Exercise directions :: Starting at the top of the entries below, print each line exactly until the line with "THL Wohnungsöffnung" has been printed too.

Given entries ::
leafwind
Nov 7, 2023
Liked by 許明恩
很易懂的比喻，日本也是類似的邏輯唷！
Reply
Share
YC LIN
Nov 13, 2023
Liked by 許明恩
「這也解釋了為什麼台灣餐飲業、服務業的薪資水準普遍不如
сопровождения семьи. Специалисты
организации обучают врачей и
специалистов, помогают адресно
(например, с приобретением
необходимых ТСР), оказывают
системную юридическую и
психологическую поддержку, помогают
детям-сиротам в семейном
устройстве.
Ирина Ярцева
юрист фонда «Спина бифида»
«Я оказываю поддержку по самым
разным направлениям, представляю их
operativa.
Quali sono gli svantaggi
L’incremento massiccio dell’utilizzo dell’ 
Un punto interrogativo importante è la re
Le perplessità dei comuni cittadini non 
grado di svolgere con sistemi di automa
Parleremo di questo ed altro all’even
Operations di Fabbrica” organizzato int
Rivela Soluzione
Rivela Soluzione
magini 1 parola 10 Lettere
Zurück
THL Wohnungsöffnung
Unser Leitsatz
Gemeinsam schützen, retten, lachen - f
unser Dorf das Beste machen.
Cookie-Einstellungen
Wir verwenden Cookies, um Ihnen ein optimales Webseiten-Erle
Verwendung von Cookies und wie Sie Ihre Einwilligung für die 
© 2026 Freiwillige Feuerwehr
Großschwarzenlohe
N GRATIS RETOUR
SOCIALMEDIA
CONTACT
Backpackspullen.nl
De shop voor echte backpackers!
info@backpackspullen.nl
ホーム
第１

Exercise result ::
leafwind
Nov 7, 2023
Liked by 許明恩
很易懂的比喻，日本也是類似的邏輯唷！
Reply
Share
YC LIN
Nov 13, 2023
Liked by 許明恩
「這也解釋了為什麼台灣餐飲業、服務業的薪資水準普遍不如
сопровождения семьи. Специалисты
организации обучают врачей и
специалистов, помогают адресно
(например, с приобретением
необходимых ТСР), оказывают
системную юридическую и
психологическую поддержку, помогают
детям-сиротам в семейном
устройстве.
Ирина Ярцева
юрист фонда «Спина бифида»
«Я оказываю поддержку по самым
разным направлениям, представляю их
operativa.
Quali sono gli svantaggi
L’incremento massiccio dell’utilizzo dell’ 
Un punto interrogativo importante è la re
Le perplessità dei comuni cittadini non 
grado di svolgere con sistemi di automa
Parleremo di questo ed altro all’even
Operations di Fabbrica” organizzato int
Rivela Soluzione
Rivela Soluzione
magini 1 parola 10 Lettere
Zurück
THL Wohnungsöffnung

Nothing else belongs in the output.